Ir a Milán y no comprar ropa es como comer un hot dog sin pan. Pero eran los últimos euros del viaje y solamente podía mirar las vitrinas de las lujosas tiendas en la galería Vittorio Emmanuele II, ni menos, recorrer Buenos Aires. No, no es un error: la calle dedicada al shopping en Milán se llama Buenos Aires.
La idea era hacer couchsurfing, pero terminé alojando en un hostal más o menos retirado de las principales atracciones de la segunda ciudad más grande de Italia, pero que al fin y al cabo, resultó ser cómodo. Mi tren había llegado (raramente) a la hora a Milano Centrale, así que tras dejar las cosas en mi habitación, salí a recorrer la ciudad. Lo primero fue la Catedral de Milán, también conocida como el Duomo.
Aunque la entrada al Duomo es gratuita, puedes pagar por subir a las terrazas, a pie o por ascensor, desde donde puedes apreciar la ciudad en su esplendor, desde las 9 de la mañana y hasta las 6 de la tarde. Claro que las filas por entrar pueden llegar a ser eternas y, finalmente, abandoné la idea.

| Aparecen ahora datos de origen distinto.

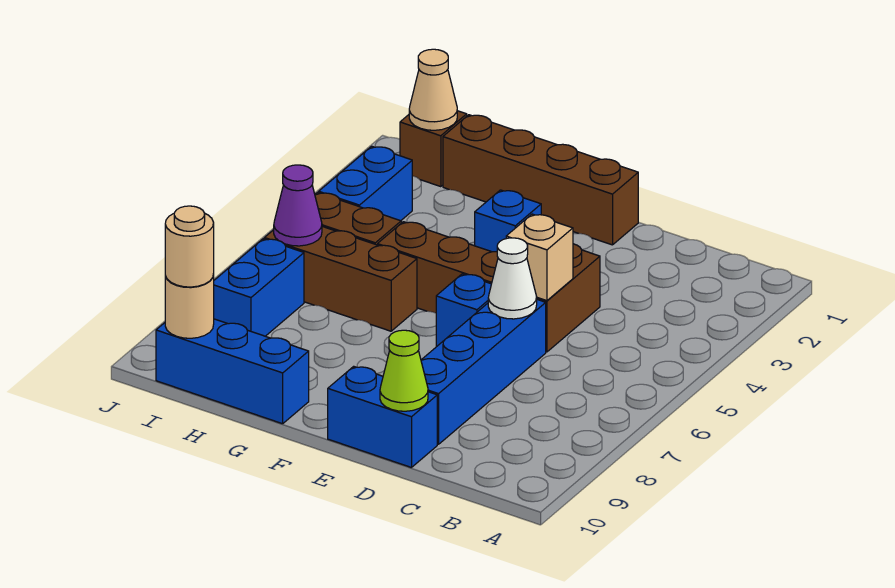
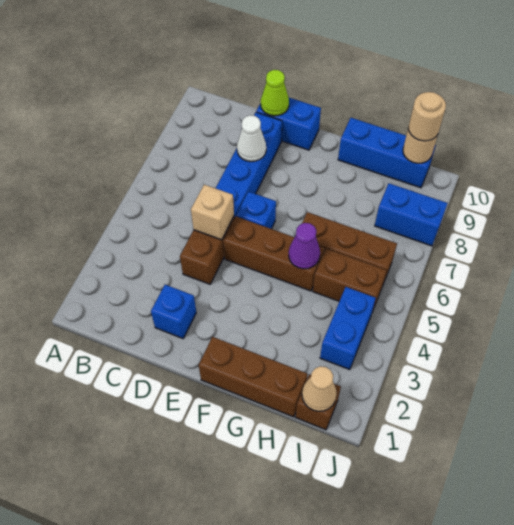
white 1x1 cone [488,238,537,319] -> white 1x1 cone moved to [237,115,266,162]
brown 1x4 brick [443,115,638,245] -> brown 1x3 brick [199,337,307,417]
blue 1x1 brick [475,190,541,252] -> blue 1x1 brick moved to [151,285,196,338]
purple 1x1 cone [274,165,322,246] -> purple 1x1 cone moved to [289,223,320,269]
blue 1x2 brick [214,239,304,336] -> blue 1x2 brick turned to [375,183,448,246]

Al día siguiente volví más temprano, pero me encontré con un italiano tratando de tomarme del brazo para darme semillas para alimentar a las palomas, y aquí hay que tener ojo, porque primero dicen que es gratis, luego te piden dinero y realmente son muy insistentes, así que mi consejo es simplemente ignorarlos. No intentes decirles "no, gracias" en ningún idioma, porque te perseguirán por la plaza y terminarás amenazando/recibiendo amenazas de ir a la policía. Por lo que me contaron, claro, no es como que me haya puesto a pelear con uno de ellos a gritos en la calle porque no me dejaba en paz, obvio que no.
Pasado ese mal rato, me dirigí a la Galería Vittorio Emmanuele II en busca de mejorar mi suerte. La tradición dice que hay que pisarle, mejor dicho, poner el taco en el agujero donde se alguna vez estuvieron los testículos del toro y dar tres vueltas para tener buena suerte, o para volver a Milán, depende de quién te diga de qué se trata la tradición.

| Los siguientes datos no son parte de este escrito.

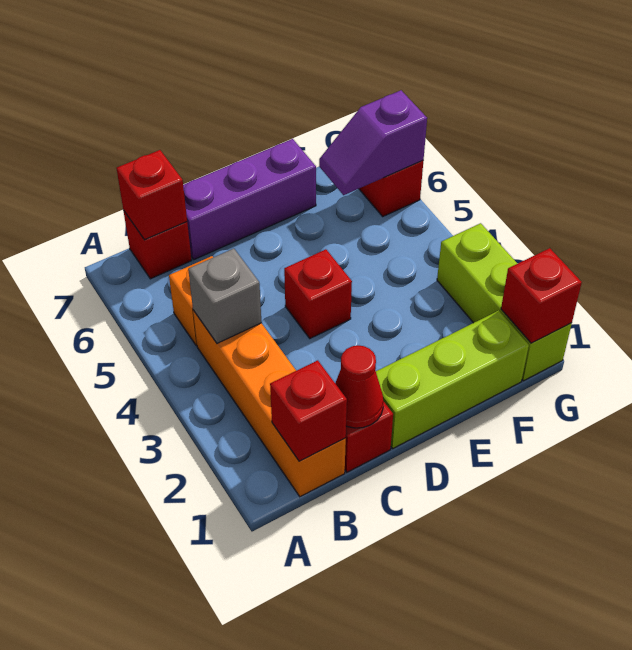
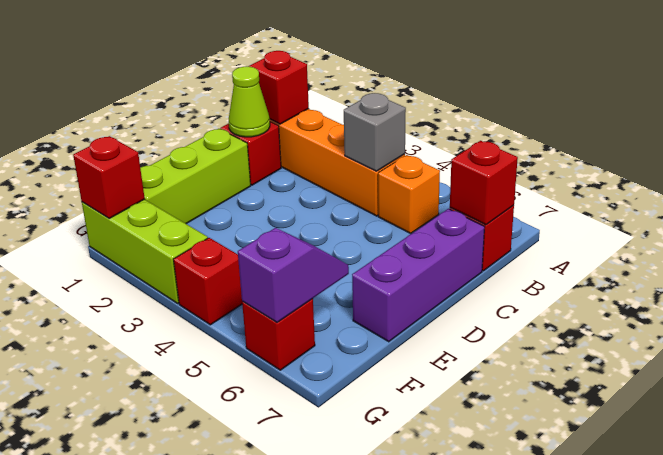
red 1x1 cone [335,345,384,428] -> lime 1x1 cone [229,67,270,137]
red 1x1 brick [284,249,352,338] -> red 1x1 brick moved to [174,238,242,325]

De ahí, las cosas mejoraron considerablemente. Bueno, al menos no volví a pelear con otro italiano, aunque me quedé sin ver "La última cena", en la iglesia Santa Maria delle Grazie. Eso, por mi falta de planificación, ya que hay que comprar tickets con anticipación para poder ver el muro sobreviviente de la Segunda Guerra Mundial con el conocido cuadro de Leonardo da Vinci.
Pero sin desanimarme, intenté perderme en las calles de Milán, porque es la mejor forma de conocer la ciudad. Y me pareció que muchos edificios me recordaban a partes de Santiago. Claro, porque muchos de nuestros edificios emulaban la arquitectura con la que se reconstruyeron varias ciudades después de la guerra. Así, por ejemplo, me sentí como en casa, y hasta le tomé más cariño a nuestra querida capital. Ahí fue cuando después de mucho tiempo arrugando la nariz cuando algún extranjero me decía que Santiago era "muy europea" entendí a qué se referían con eso.

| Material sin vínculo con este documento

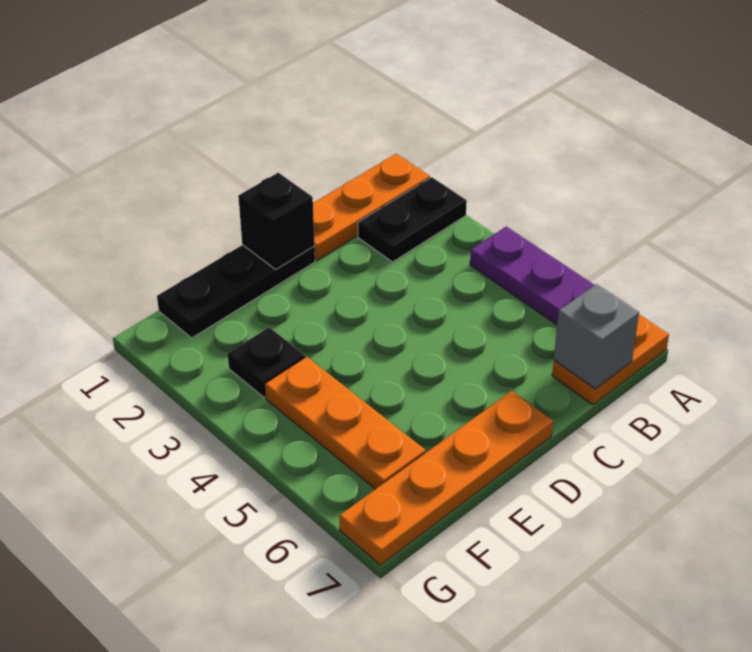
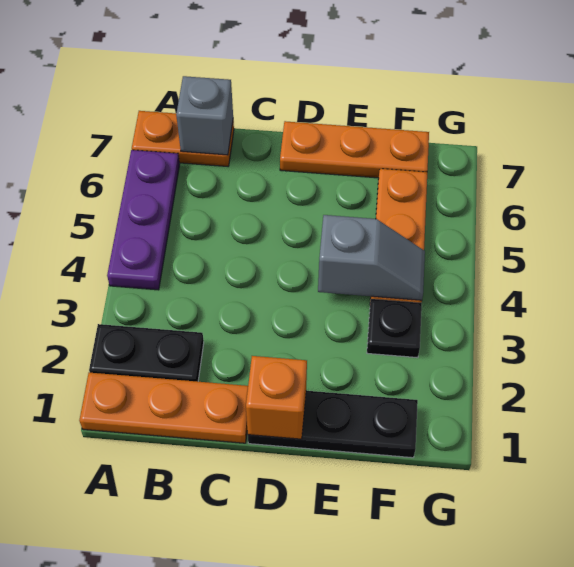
black 1x1 brick [238,173,315,269] -> orange 1x1 brick [246,356,307,439]
orange 1x4 plate [339,391,553,565] -> orange 1x3 plate [280,121,429,178]
none -> grey 1x2 slope [318,215,425,300]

Siendo bien honesta, creo que lo que más me gustó de Milán fue esa semejanza con algunos de mis barrios favoritos de Santiago, mezclado con la cultura del "puccino" al desayuno, el espresso o el corretto, que es un espresso con algún licor como grappa o sambuca, aunque está lejos de tener ese encanto de Florencia o Venecia. Milán es mucho más ciudad que atracción turística, y tal vez por eso algunos italianos la consideran una ciudad "fea".
Para encantarse con Milán, lo mejor es recorrer el castillo Sforzesco, el aledaño Parque Sempione y de ahí comenzar el recorrido fuera del plano, aunque de una u otra forma, todas las calles llevan al Duomo... O al metro.